The department of art from the Near East contains works from pre-Islamic antiquity as well as from the epoch following Islamisation.

Older focuses are the Near Eastern Luristan bronzes and Egyptian textiles, with seals from Mesopotamia and artworks from ancient Egypt representing two smaller groups. These are joined by individual works from the Mediterranean which include the famous large limestone sculpture of a woman from Cyprus.

The Luristan collection of the Museum Rietberg which consists of232 bronzes – works which were produced between the 1st and 3rd millennium BC – was created thanks to gifts from Rudolph Schmidt and Eduard von der Heydt and represents a rare stroke of good fortune.
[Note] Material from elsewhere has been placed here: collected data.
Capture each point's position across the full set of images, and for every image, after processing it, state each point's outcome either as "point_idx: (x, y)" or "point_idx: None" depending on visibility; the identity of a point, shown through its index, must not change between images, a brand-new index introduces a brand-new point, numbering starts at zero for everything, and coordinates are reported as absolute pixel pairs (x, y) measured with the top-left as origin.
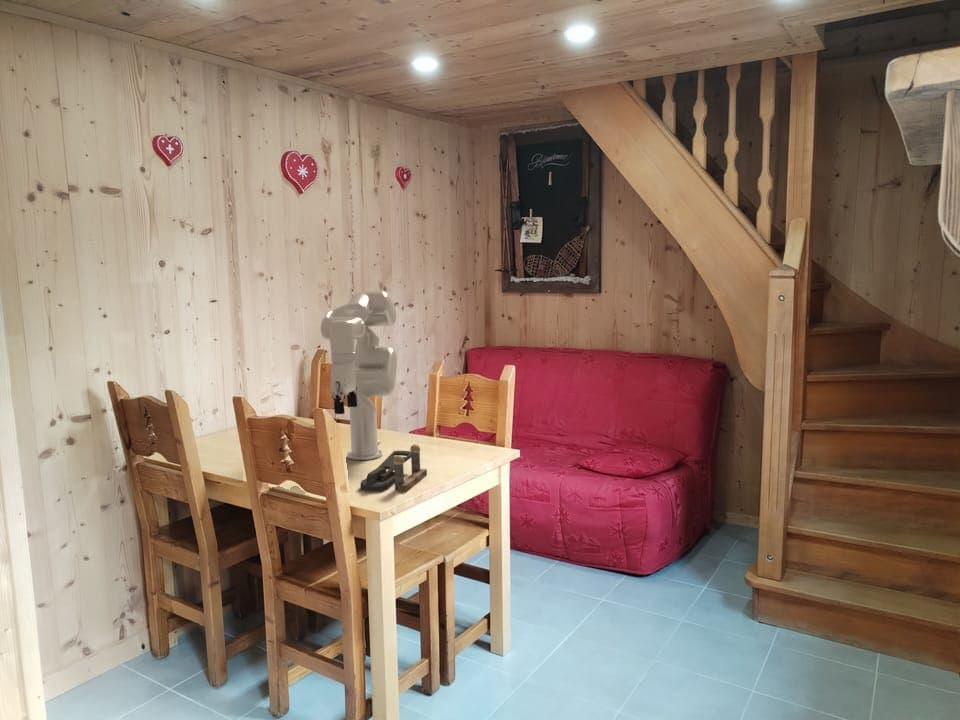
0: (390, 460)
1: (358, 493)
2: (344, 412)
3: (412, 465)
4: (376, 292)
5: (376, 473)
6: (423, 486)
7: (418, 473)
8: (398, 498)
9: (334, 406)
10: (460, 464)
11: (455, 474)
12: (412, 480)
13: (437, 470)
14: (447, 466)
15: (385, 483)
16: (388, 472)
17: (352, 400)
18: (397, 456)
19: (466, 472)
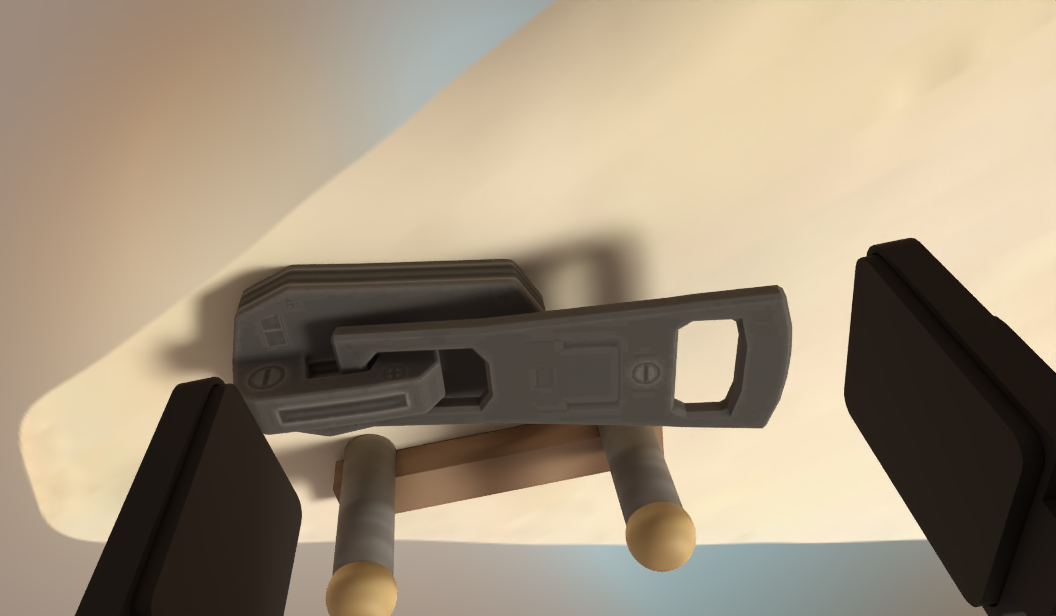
0: (593, 357)
1: (181, 318)
2: (291, 529)
3: (608, 451)
4: None
5: (303, 426)
6: (468, 508)
7: (570, 467)
8: None
9: (123, 514)
10: (878, 468)
11: (700, 523)
12: (440, 504)
13: (750, 434)
14: (833, 438)
15: (317, 434)
16: (413, 424)
17: (918, 455)
18: None
19: (742, 542)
Worth noting, too, is the collection of Egyptian (late antique, Coptic and Islamic) textiles from the period between the 4th and 12th centuries.

More recent focuses are the collection of some 160 carpets and almost 80 textiles, together with a small number of outstanding examples from the rich tradition of Persian book art between the 14th and 18th centuries – including several folios from important Shahnameh manuscripts – and individual examples of exquisite Islamic calligraphy.

Along with some carpets formerly in the possession of Eduard von der Heydt, more than 50 pieces from the former collection of Robert Akeret (1881−1972) form the core of the carpet department. In 1988, the collection of Erwin and Hilde Luck with some 80 pieces was added.

The most recent addition is the excellent collection of Emil Alpiger (born 1841) who worked for the firm of Ziegler & Co. in Iran and collected textiles in a wide range of styles from the later Qajar period (c. 1850 to 1896).